We should also consider that the main focus of data discovery and data mapping tools mainly aim to perform database and database mapping. In this context, we should further expand this analysis into other environments that may maintain data, such as file systems: content maintained in email systems that are not always covered by these solutions.
In the second context mentioned above, the human factor would be necessary.
Such tools would not be able to do such research but would require a highly developed artificial intelligence environment capable of cross-referencing distinct scenarios and then determining whether the person would be ‘identifiable.’ This technology does not exist yet. Without information that indexes the data to the person, it is not possible to make the identification as proposed by these types of software to meet the LGPD requirements.
We should also consider that some information assets are kept on removable media, whether magnetic, optical or even paper.
Given that the scope for inventorying these assets is far beyond the core capabilities of data discovery and data mapping tools, it can be seen that they meet business needs only to a certain extent. Beyond that point, specific actions should be determined in order to map this information properly.

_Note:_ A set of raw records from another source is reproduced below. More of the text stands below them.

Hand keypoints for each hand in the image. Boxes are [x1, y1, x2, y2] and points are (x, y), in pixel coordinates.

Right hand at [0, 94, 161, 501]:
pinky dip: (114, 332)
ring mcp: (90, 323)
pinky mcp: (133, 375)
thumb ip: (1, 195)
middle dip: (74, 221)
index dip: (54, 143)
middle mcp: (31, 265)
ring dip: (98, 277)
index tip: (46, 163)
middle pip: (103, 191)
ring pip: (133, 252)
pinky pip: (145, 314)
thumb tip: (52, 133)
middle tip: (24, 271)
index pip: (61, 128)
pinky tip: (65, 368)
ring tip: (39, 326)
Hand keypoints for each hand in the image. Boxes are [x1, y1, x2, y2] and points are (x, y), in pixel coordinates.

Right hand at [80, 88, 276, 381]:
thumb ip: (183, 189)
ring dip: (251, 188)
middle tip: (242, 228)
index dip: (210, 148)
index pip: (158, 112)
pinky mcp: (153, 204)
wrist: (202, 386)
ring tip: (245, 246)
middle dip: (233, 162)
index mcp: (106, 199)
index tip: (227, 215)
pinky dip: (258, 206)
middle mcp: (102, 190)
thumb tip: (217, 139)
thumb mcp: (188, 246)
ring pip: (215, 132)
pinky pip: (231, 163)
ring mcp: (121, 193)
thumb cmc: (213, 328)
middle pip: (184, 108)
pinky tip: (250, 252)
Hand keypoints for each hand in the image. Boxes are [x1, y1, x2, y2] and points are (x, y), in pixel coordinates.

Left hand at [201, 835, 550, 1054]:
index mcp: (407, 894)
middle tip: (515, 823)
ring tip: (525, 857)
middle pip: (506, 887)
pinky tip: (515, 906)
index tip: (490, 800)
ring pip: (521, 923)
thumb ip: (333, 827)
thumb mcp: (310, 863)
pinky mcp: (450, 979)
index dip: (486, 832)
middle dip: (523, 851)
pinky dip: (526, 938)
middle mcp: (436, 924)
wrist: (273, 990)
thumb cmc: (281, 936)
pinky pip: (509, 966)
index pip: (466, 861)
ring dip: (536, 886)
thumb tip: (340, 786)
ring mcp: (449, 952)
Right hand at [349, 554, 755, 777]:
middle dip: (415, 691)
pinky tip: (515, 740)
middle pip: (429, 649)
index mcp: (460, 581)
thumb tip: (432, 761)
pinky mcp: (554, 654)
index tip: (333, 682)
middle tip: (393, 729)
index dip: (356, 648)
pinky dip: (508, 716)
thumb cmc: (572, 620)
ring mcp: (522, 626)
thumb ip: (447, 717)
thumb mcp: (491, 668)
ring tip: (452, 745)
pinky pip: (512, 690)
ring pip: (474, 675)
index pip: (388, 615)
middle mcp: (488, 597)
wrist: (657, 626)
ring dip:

Special attention should be given to data kept in areas such as Human Resources, where the use of paper is still quite common.
We should also consider the use of personal devices for the potential storage of corporate or personal data, especially when they make use of applications or computer programs that may scan documents or even transfer them through systems not approved by the company. These include cloud storage solutions (such as Dropbox) and those destined for cloud file transfer, such as WeTransfer, and the concern about the use of mass instant messaging solutions like WhatsApp.
It is reasonable, however, that data discovery and data mapping tools have some value, as even minimally, they can help identify this data, reducing some of the work. However, regarding the quality of information, it will always be an auxiliary tool for interviews and questionnaires to determine and organize the databases.
Thus, we understand that, depending on the size and components of the company, the best data mapping is always done through interviews and specific questionnaires, conducted by an expert lawyer who understands all the possible ways of identifying a person, which tools like these would be unable to do.
It is recommended that a company executive be aware of these concerns and asset identification considerations, to ensure the understanding that these solutions may still require extra efforts in terms of mapping owner data.